* **Exercise instructions**:
Could you repeat these lines with every "image" swapped for "frame", leaving everything else unchanged and the pictures out?

* **Dataset content**:
<<<<

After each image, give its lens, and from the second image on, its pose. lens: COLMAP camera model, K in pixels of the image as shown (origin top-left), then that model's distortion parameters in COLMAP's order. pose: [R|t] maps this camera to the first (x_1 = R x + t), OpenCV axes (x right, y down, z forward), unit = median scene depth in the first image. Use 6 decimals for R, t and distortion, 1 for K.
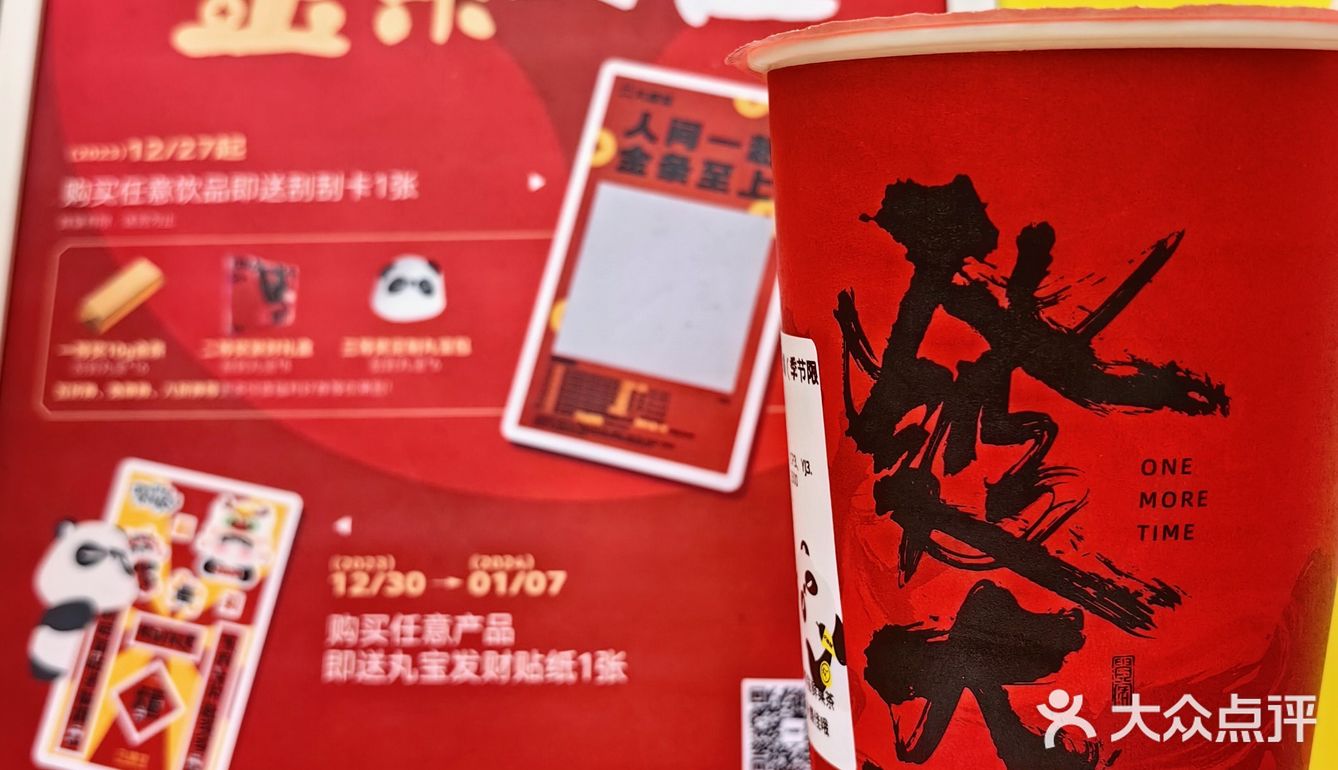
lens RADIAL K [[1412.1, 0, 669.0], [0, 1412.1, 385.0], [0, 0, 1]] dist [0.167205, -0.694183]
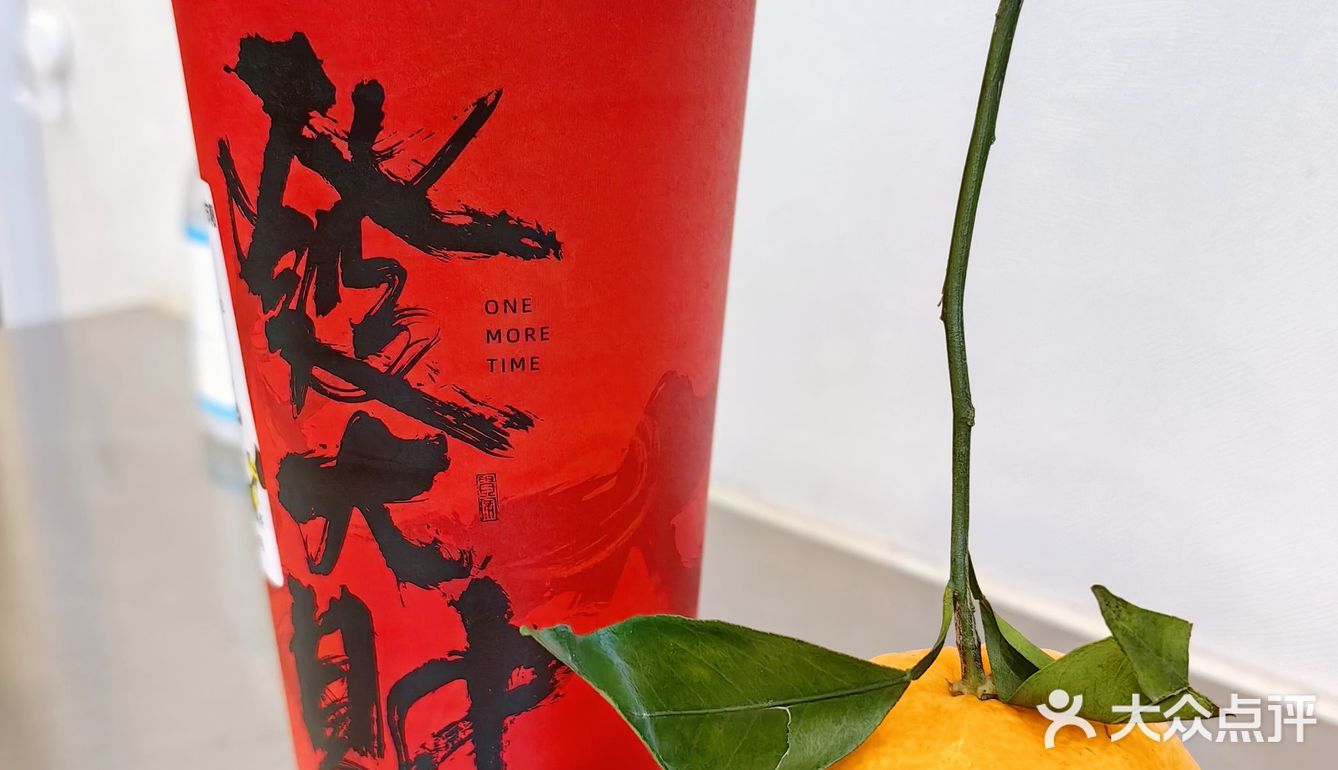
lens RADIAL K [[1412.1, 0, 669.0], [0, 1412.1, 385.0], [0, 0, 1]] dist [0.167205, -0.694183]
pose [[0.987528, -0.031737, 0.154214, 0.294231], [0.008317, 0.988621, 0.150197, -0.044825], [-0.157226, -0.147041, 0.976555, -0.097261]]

>>>>

* **Task output**:
After each frame, give its lens, and from the second frame on, its pose. lens: COLMAP camera model, K in pixels of the frame as shown (origin top-left), then that model's distortion parameters in COLMAP's order. pose: [R|t] maps this camera to the first (x_1 = R x + t), OpenCV axes (x right, y down, z forward), unit = median scene depth in the first frame. Use 6 decimals for R, t and distortion, 1 for K.
lens RADIAL K [[1412.1, 0, 669.0], [0, 1412.1, 385.0], [0, 0, 1]] dist [0.167205, -0.694183]
lens RADIAL K [[1412.1, 0, 669.0], [0, 1412.1, 385.0], [0, 0, 1]] dist [0.167205, -0.694183]
pose [[0.987528, -0.031737, 0.154214, 0.294231], [0.008317, 0.988621, 0.150197, -0.044825], [-0.157226, -0.147041, 0.976555, -0.097261]]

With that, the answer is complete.